Мимо меня прошла женщина с жавшимися к ее юбкам детьми — это оказалась миссис Фрайер, бедная швея, у которой мы с Флоренс побывали осенью. Я ее окликнула — она заулыбалась и подошла.
— А я ведь вступила все-таки в профсоюз, — сказала она. — Ваша приятельница меня уговорила…
Мы обменялись несколькими словами; дети угощались леденцами на палочке — один протянули Сирилу, лизнуть. Тут грянула музыка, народ засуетился, загудел, вытянул шеи; мы подняли на плечи детей и стали наблюдать Карнавальное шествие рабочих: процессию, наряженную в традиционные костюмы всех ремесел, несущую профсоюзные знамена, транспаранты, цветы. Шествие не кончалось добрых полчаса, а когда оно стало удаляться, зрители проводили его кликами, свистом и аплодисментами. Миссис Фрайер даже прослезилась, заметив в карнавальных рядах старшую дочь соседей, одетую девочкой-торговкой спичками.
Я соскучилась по Флоренс и начала всюду высматривать ее сливовый костюм и маргаритку, но, хотя все профсоюзные знакомцы, бывавшие у нас дома, мне уже попадались на глаза, Флоренс не встретилась ни разу. Наконец я нашла ее в палатке для выступлений: она провела там весь день, слушая ораторов.
— Слышала? — спросила она. — Поговаривают, что приедет Элеонора Маркс; я боюсь выйти из палатки — как бы не пропустить ее речь!
Оказалось, Флоренс с завтрака ничего не ела; я отправилась в киоск — купить ей пакетик улиток и чашку имбирного пива. Вернувшись, я застала рядом с ней Ральфа: бледный, как никогда, он все так же оттягивал воротничок. Сидячие места в палатке были заняты, часть слушателей стояли. Было жарко и душно, ораторов слушали невнимательно, раздражались. Один из них высказал непопулярную точку зрения, и его зашикали.
— На тебя шикать не станут, Ральф, — заверила я, но при виде его несчастного лица оставила ребенка с Флоренс, взяла Ральфа за руку и вывела на свежий воздух. — Пошли, пошли, покурим.
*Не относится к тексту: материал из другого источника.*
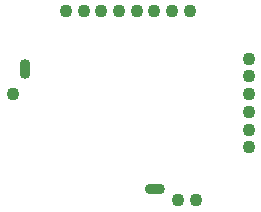
<source format=gbr>
%TF.GenerationSoftware,KiCad,Pcbnew,(5.1.6-0-10_14)*%
%TF.CreationDate,2020-10-05T23:02:53+09:00*%
%TF.ProjectId,RF920A,52463932-3041-42e6-9b69-6361645f7063,rev?*%
%TF.SameCoordinates,Original*%
%TF.FileFunction,Soldermask,Bot*%
%TF.FilePolarity,Negative*%
%FSLAX46Y46*%
G04 Gerber Fmt 4.6, Leading zero omitted, Abs format (unit mm)*
G04 Created by KiCad (PCBNEW (5.1.6-0-10_14)) date 2020-10-05 23:02:53*
%MOMM*%
%LPD*%
G01*
G04 APERTURE LIST*
%ADD10O,1.700000X0.900000*%
%ADD11O,0.900000X1.700000*%
%ADD12C,1.100000*%
G04 APERTURE END LIST*
D10*
%TO.C,REF\u002A\u002A*%
X162075000Y-107000000D03*
D11*
X151000000Y-96875000D03*
%TD*%
D12*
%TO.C,J19*%
X157500000Y-92000000D03*
%TD*%
%TO.C,J17*%
X170000000Y-103500000D03*
%TD*%
%TO.C,J16*%
X170000000Y-102000000D03*
%TD*%
%TO.C,J14*%
X165500000Y-108000000D03*
%TD*%
%TO.C,J13*%
X164000000Y-108000000D03*
%TD*%
%TO.C,J12*%
X156000000Y-92000000D03*
%TD*%
%TO.C,J11*%
X154500000Y-92000000D03*
%TD*%
%TO.C,J10*%
X170000000Y-96000000D03*
%TD*%
%TO.C,J9*%
X165000000Y-92000000D03*
%TD*%
%TO.C,J8*%
X163500000Y-92000000D03*
%TD*%
%TO.C,J7*%
X162000000Y-92000000D03*
%TD*%
%TO.C,J6*%
X170000000Y-97500000D03*
%TD*%
%TO.C,J5*%
X170000000Y-99000000D03*
%TD*%
%TO.C,J4*%
X170000000Y-100500000D03*
%TD*%
%TO.C,J3*%
X160500000Y-92000000D03*
%TD*%
%TO.C,J2*%
X159000000Y-92000000D03*
%TD*%
%TO.C,J1*%
X150000000Y-99000000D03*
%TD*%
M02*

</source>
Нельзя выдавать слушателям, что ты нервничаешь.
Мы остановились у полотнища палатки; двое знакомых с фабрики Ральфа, проходя мимо, помахали нам рукой, я зажгла две сигареты. Ральф взял сигарету трясущейся рукой, едва не уронил, улыбнулся и проговорил извиняющимся тоном:
— Я, должно быть, выгляжу дурак дураком.
— Ничего подобного! Помню, я в первый раз боялась ничуть не меньше. Я думала, меня стошнит.
— Я тоже только что думал, меня стошнит.
— Так все думают, и никого не тошнит.
Я немного слукавила: мне часто случалось видеть, как нервные артисты склонялись за кулисами над тазиками и пожарными ведрами, но Ральфу я, разумеется, об этом не стала рассказывать.